#### Supplied text
____
Directed by Ed Pincus and David Neuman.
US, 1968, DCP, black & white, 54 min.
DCP source: HFA

The same year that Joan Didion published her stinging critique of the Haight-Ashbury counterculture in her now legendary collection Slouching Towards Bethlehem, Ed Pincus and David Neuman offered their far lesser known yet equally critical cinema verité portrait of a San Francisco area commune run, and run to the ground, by a megalomaniac leader and endless fount of tautological and self-serving platitudes. Cutting closer to the bone than any of the recent run of reality television cult movement portraits, One Step Away delivers a bracing and truly sobering look at one example of how a self-righteous White privilege personality cult could be fueled by easy access to LSD, pot and family money to extinguish the promise of the counterculture. Most striking are the moments when the fathers of the commune leader and of his partner tenderly, yet directly, question the children’s ideology, drug use and direction. The last HFA screening of this film in 2012 ended with an outraged self-proclaimed ex-hippie screaming at the screen and now deceased filmmaker, unable to bear the truth of Pincus and Neuman's revelation.

PRECEDED BY

  • Report from Millbrook

    Directed by Jonas Mekas.
    US, 1966, 16mm, color, 12 min.
____
#### Set task 1
Gather every line in the listing below that contains the word "water". Case counts.

#### Data for this task
____
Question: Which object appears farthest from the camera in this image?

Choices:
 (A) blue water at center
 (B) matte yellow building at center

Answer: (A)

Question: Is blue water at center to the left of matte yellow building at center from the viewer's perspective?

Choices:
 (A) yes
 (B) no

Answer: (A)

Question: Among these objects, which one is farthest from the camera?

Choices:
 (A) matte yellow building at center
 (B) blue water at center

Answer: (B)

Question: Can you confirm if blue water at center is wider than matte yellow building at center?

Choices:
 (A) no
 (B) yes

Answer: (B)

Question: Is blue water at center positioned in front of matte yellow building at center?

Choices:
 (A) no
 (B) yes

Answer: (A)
____
#### Set task 2
In the film note, who directed Report from Millbrook?

#### Reply 1
 (A) blue water at center
Question: Is blue water at center to the left of matte yellow building at center from the viewer's perspective?
 (B) blue water at center
Question: Can you confirm if blue water at center is wider than matte yellow building at center?
Question: Is blue water at center positioned in front of matte yellow building at center?

#### Reply 2
Jonas Mekas.